The Jaafari Affairs Council manages the Shia affairs for all of the country, including overseeing mosques and endowments. The council also issues additional instructions on khutbas to Shia mosques. The government does not appoint religious leaders for Shia mosques. Shia adherents worship and maintain their own mosques and the government considers Shia mosques to be private. However, Shia mosques are eligible to receive funding from the government upon request. The government allows Shia mosques to broadcast the Shia adhan from their minarets. Shia Muslims have their own council, the Jaafari Affairs Council, to manage Shia
affairs, including overseeing mosques and community activities, managing financial affairs, and hiring preachers.

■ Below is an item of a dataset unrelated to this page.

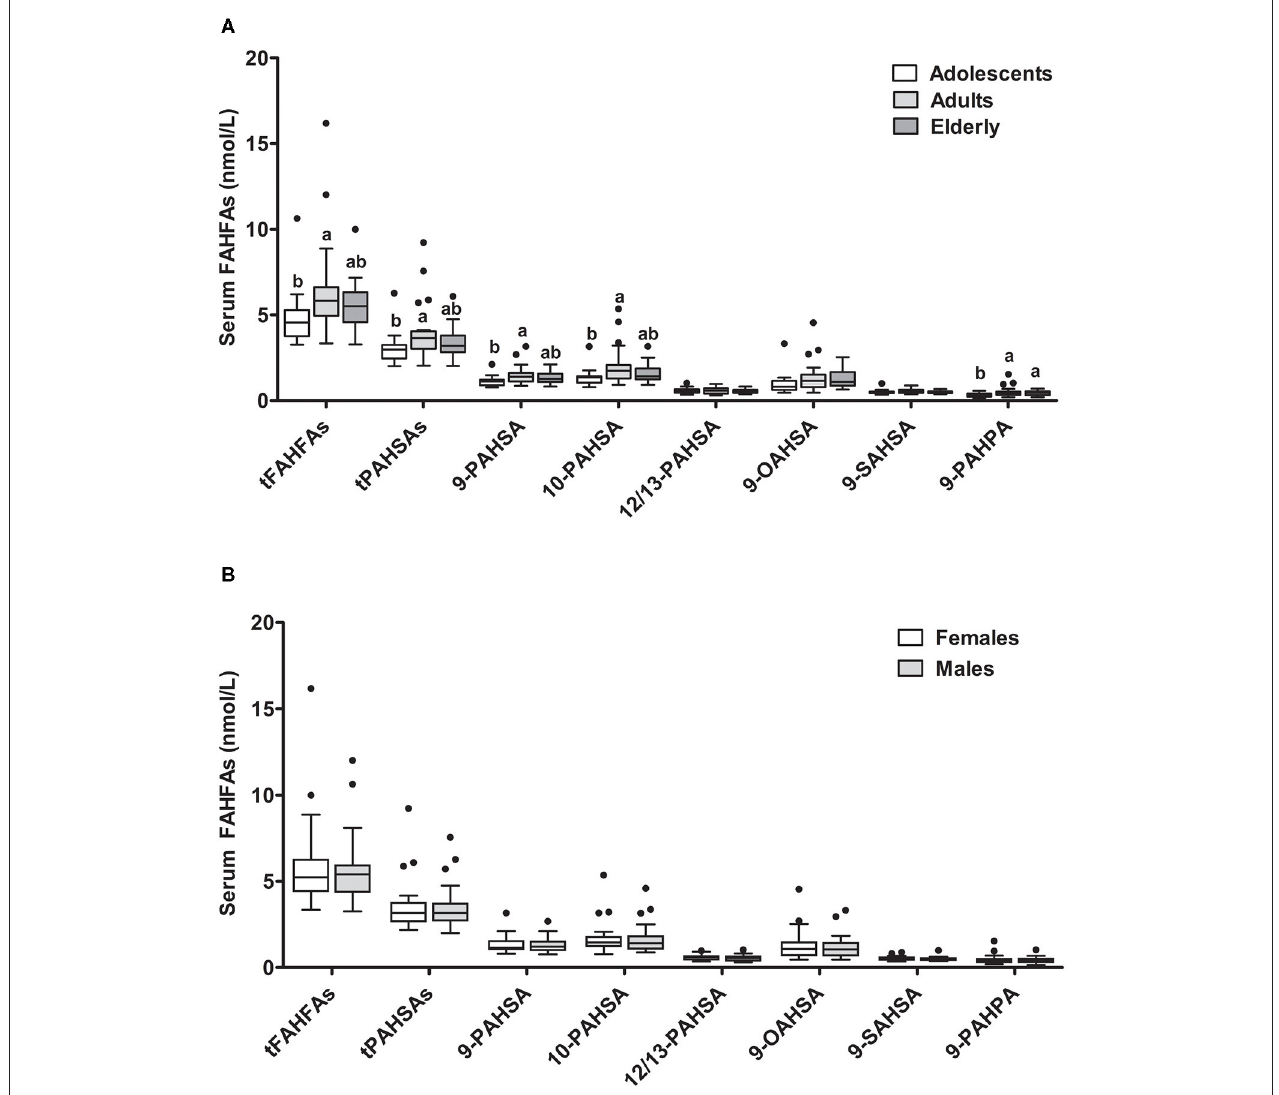
FIGURE 1 | FAHFA concentrations in different age groups and sexes. Serum FAHFA levels were measured in the enable cohort according to age (A) and sex (B) . Adolescents, 18–25 years; Adults, 40–65 years; Elderly, 75–85 years. Kruskal-Wallis test with Dunn’s posttest was used to compare the age groups. Mann-Whitney test was used to compare females and males. Box plots describe the median and the 25th percentile and 75th percentile. n = 20 per age group and n = 30 per sex. Labeled medians without a common superscript letter differ, P < 0.05. t, total (sum of FAHFAs/PAHSAs measured); FAHFA, fatty acid esters of hydroxy fatty acid; OAHSA, oleic acid-hydroxy stearic acid; PAHPA, palmitic acid-hydroxy palmitic acid; PAHSA, palmitic acid-hydroxy stearic acid; SAHSA, stearic acid-hydroxy stearic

The government permits Shia Muslims to observe Ashura in private gatherings, but not in public rallies.

Shia Islam is practiced by approximately 5-10% of Emiratis. It is also practiced among expatriate Muslim communities living in the country, most notably Iranians, as well as some Arabs, Pakistanis, Indians, and other nationalities. Non-Twelver Shia branches such as Ismailis and the Dawoodi Bohras are also present.

== Month of Ramadan ==

During the month of Ramadan, it is illegal to publicly eat, drink, chew or smoke between dawn and sunset. Exceptions are made for pregnant women, children, and diabetics or anyone else who cannot fast. The law applies to both Muslims and non-Muslims, and failure to respect the Islamic tradition results in fines. Designated cafes and restaurants operate in the morning but with decreased operation hours and cater to non-Muslims or people who are not fasting.